La Nouvelle Société Civile Congolaise (NSCC) dénonce une occupation anarchique de la voie publique par des opérateurs économiques qui transforment les rues en entrepôts de fortune.
À Kasindi, point de passage névralgique entre la République démocratique du Congo et l’Ouganda, la circulation sur la Route Nationale 4 (RN4) est devenue un véritable calvaire.
Les avenues et les artères principales de la cité sont désormais détournées de leur usage premier pour servir de sites de transbordement et d'entreposage de marchandises.
Une situation alarmante qui paralyse également le trafic et exaspère les forces vives locales.
Blaise Metusela Bunduki, coordonnateur adjoint de la NSCC dans le groupement Basongora, tire la sonnette d’alarme : « Les avenues et la route nationale ne peuvent pas devenir des parkings. Nous craignons que cet encombrement ne provoque des accidents de la route mortels », a-t-il déclaré pointant du doigt les risques sécuritaires de cette pratique.

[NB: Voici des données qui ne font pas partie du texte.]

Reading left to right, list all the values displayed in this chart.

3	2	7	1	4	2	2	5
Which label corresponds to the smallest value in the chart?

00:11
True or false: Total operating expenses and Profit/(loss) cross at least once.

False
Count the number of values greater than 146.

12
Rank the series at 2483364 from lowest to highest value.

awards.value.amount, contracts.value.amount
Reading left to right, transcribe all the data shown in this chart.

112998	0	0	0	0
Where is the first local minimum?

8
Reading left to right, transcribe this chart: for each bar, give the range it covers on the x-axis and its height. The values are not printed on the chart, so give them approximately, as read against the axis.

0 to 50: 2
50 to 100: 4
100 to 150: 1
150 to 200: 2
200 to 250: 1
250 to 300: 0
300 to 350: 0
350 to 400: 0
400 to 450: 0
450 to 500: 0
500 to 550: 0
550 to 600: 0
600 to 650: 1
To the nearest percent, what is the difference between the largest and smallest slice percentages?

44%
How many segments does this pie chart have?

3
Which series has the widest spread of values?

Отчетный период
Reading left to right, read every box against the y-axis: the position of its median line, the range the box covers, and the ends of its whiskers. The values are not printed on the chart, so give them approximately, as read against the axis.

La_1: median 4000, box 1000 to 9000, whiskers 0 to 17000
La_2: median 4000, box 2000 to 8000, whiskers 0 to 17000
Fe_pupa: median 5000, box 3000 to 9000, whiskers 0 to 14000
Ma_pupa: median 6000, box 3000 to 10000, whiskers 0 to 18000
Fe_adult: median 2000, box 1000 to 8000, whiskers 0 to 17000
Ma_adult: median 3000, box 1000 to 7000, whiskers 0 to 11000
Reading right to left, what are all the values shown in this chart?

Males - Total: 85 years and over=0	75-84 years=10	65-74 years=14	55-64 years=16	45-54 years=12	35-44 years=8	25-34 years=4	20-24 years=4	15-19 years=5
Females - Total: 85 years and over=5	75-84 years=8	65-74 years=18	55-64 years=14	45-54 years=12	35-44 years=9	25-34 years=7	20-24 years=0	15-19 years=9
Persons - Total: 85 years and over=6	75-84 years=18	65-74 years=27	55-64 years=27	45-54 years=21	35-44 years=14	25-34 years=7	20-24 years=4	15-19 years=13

Ce dernier exhorte la Police de Circulation Routière (PCR) à assumer ses responsabilités pour libérer la chaussée.
Le défi des infrastructures
Face à ces accusations, la réponse des autorités met en lumière un problème structurel profond.
La commandante de la PCR à Kasindi, Micheline Angamba, ne nie pas l'évidence des faits, mais souligne l'absence totale de parkings modernes capables d'accueillir les poids lourds en transit dans cette zone frontalière.
Tout en assurant avoir déjà alerté sa hiérarchie sur l'urgence de la situation, la commandante rappelle que faute d'espaces dédiés, la gestion du flux de marchandises reste un défi quotidien.
En attendant une solution durable, les habitants de Kasindi et les usagers de la RN4 continuent de slalomer entre les camions et les cargaisons.